CRANK: Yeah, square wheels. [Points at the wheels, and then at the road which is full of pockmarks]. They hurt road.

CIEFE: Square wheels! You mean you haven’t switched to round wheels yet?

CRANK: No, we like square ones. It hilly here and things don’t roll away when you have square wheels.

Along comes another Trog, who makes a friendly grunt toward Crank but casts a suspicious eye at Ciefe.

GRONK: Crank, who this?

CRANK: He CFA. He come from over mountain. Talk funny, not like us.

GRONK: Look at wheels. Funny round wheels and only two.

The two Trogs share a hearty laugh as if Gronk has delivered the ultimate zinger.

CIEFE: What? Have you two have never seen a bicycle?

GRONK: Wha?

CIEFE: A bicycle. Some people just call them bikes, you might find the shorter version easier to remember.

GRONK: That not a wagon!? You can’t ride that on road. Road for wagons, not bikes. You want ride bike, build bike road.

CIEFE: We do have bike roads where I live, do you have any here?

CRANK: No, no bike roads, that cost money. We poor.

CIEFE: I see. How much do you spend repairing all the damage caused by square wheels?

GRONK: Lots, but that paid for by wagon tax.

CIEFE: Wagon tax? What’s that.

CRANK: Tax we pay to use wagons on road.

CIEFE: Oh, so you do pay for the repairs to the road?

GRONK: No, I said wagon tax pay for it.

CIEFE: But you pay the wagon tax?

CRANK: Yes.

CIEFE: And the wagon tax pays for repairs to the road caused by the square wheels?

GRONK: Yes.

CIEFE: So, you do pay for the repairs, you just do it indirectly.

CRANK: I told you, we not pay for repairs.

CIEFE: OK, calm down.

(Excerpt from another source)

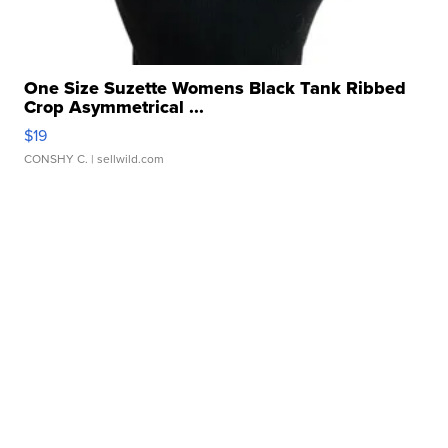
One Size Suzette Womens Black Tank Ribbed
Crop Asymmetrical ...
$19
CONSHY C.
| sellwild.com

Look, don’t you think it would be smarter to switch to round wheels though?

GRONK: Why?

CIEFE: Well, they would cause less damage to your roads.

CRANK: But then wagon would roll away. It too hilly here. I told you that.

CIEFE: Yes, you mentioned that, but you could put a brake on them. I can show you how.

GRONK: Hey! Why you want to break our wagons?

CIEFE: No, I don’t want to break them, I want to put a brake on them.

CRANK: What difference?

CIEFE: If I break them, they won’t work. If I put a brake on them, it will stop them from rolling away.

GRONK: Ha-ha-ha-ha! How you do that? Flatten hills? You not strong enough for that.

Crank joins in again as the two delight in peals of laughter.

CRANK: Gronk, you funny guy. Hey, CFA, why you not laugh? Gronk made good joke.

CIEFE: It wasn’t that funny.

GRONK: Hey, CFA! If you don’t like my jokes, go back where you come from.

CIEFE: Oh, but I’m going to university here, and I’ve fallen in love with this place. I’m planning to stay after I graduate and apply some of the new ideas I’ve learned in my program.

CRANK: We not need new ideas. We just need less rain so square wheels don’t get stuck in mud so easy.

CIEFE: You’ll be waiting a long time for that, amigo. I suggest you try some new ideas, just explore the world a bit, and see what’s working elsewhere.

GRONK: That not mean they work here.

CIEFE: Why wouldn’t they?

CRANK: It very rainy. Salty fog. Leaders say new ideas get rusty.

CIEFE: That’s loco. If they get rusty, it’s only because they don’t get used. Hasta luego, gringos.